Rewrite the lines from the line with "vaše vozidlo. Je" to the line with "pneumatik je míněna", swapping "pneumatiky" for "pláště" and leaving everything else as it is.
[Given records — start]
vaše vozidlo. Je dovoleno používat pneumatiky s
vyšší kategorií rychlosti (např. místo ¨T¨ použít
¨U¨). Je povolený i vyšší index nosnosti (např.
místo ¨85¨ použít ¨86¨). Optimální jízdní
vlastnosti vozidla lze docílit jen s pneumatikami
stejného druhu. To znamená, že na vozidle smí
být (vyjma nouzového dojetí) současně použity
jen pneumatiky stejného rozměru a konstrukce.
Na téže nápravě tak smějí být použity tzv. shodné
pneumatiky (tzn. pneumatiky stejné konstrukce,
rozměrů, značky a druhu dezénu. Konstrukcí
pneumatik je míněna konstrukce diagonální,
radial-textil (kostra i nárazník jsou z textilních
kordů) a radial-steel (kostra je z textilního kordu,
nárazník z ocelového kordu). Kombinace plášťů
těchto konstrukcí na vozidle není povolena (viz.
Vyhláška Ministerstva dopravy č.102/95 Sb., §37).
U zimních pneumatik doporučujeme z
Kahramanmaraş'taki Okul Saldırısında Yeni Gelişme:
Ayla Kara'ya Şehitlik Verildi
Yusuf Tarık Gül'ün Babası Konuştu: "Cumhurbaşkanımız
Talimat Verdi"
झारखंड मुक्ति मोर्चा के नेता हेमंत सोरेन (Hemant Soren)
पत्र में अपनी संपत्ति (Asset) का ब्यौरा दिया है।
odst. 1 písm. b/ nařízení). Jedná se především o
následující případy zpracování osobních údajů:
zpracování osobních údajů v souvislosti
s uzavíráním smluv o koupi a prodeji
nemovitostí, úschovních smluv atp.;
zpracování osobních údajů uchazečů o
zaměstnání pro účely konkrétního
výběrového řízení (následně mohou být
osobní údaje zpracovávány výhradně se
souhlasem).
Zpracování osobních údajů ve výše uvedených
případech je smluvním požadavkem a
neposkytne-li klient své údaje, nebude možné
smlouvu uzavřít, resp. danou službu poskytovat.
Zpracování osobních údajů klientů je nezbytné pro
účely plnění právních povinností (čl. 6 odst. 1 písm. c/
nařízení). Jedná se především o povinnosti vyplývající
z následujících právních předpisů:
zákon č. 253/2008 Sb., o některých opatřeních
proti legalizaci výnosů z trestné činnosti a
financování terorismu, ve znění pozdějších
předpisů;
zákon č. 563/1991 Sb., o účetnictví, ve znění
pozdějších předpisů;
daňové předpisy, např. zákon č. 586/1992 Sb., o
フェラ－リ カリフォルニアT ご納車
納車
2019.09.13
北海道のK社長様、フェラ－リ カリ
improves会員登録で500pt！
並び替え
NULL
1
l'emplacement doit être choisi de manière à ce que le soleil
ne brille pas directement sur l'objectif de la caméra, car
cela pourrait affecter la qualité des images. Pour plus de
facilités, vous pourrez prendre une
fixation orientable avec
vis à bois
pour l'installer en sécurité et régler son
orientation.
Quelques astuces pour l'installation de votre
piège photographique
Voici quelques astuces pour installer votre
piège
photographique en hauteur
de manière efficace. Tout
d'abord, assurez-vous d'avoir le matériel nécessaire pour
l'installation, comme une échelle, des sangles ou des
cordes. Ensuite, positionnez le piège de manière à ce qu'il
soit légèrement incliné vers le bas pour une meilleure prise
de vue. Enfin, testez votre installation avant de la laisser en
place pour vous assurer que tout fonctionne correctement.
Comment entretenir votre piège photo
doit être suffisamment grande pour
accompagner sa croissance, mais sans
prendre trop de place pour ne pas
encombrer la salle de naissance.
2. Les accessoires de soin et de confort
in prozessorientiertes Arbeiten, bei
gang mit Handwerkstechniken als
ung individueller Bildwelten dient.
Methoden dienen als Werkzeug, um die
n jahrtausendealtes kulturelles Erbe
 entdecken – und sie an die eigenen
[Given records — finish]
[Given records — start]
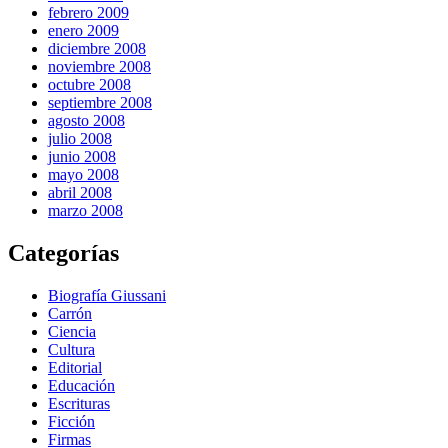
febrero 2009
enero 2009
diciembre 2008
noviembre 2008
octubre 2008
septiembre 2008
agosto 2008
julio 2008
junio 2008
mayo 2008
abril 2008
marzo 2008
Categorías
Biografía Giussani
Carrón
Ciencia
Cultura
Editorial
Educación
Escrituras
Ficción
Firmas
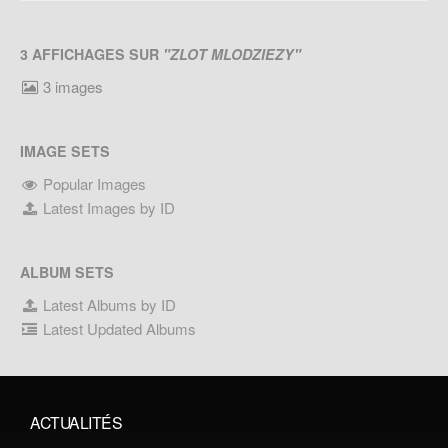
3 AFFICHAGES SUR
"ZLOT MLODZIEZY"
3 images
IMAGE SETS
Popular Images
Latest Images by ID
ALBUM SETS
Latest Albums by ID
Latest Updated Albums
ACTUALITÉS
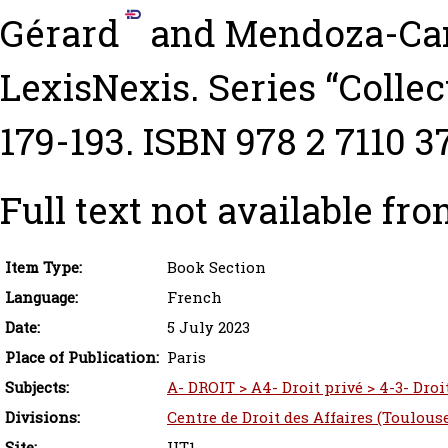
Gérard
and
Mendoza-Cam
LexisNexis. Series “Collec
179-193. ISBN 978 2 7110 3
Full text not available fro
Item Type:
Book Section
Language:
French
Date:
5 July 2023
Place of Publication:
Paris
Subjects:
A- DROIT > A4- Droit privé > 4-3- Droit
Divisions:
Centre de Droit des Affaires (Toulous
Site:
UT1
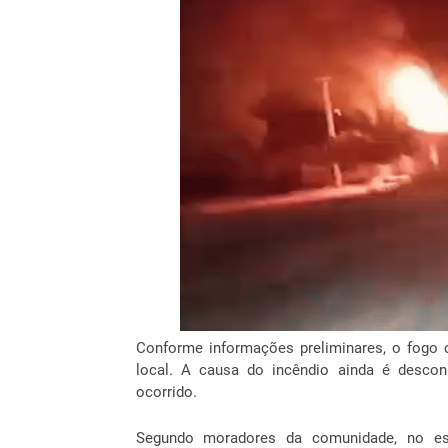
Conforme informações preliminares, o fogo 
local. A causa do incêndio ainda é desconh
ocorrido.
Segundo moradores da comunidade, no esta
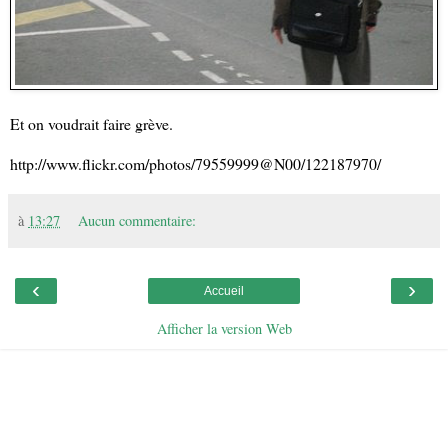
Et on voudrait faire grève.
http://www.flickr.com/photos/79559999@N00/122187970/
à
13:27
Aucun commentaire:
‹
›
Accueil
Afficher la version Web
[Given records — finish]
** Written answer **
vaše vozidlo. Je dovoleno používat pláště s
vyšší kategorií rychlosti (např. místo ¨T¨ použít
¨U¨). Je povolený i vyšší index nosnosti (např.
místo ¨85¨ použít ¨86¨). Optimální jízdní
vlastnosti vozidla lze docílit jen s pneumatikami
stejného druhu. To znamená, že na vozidle smí
být (vyjma nouzového dojetí) současně použity
jen pláště stejného rozměru a konstrukce.
Na téže nápravě tak smějí být použity tzv. shodné
pláště (tzn. pláště stejné konstrukce,
rozměrů, značky a druhu dezénu. Konstrukcí
pneumatik je míněna konstrukce diagonální,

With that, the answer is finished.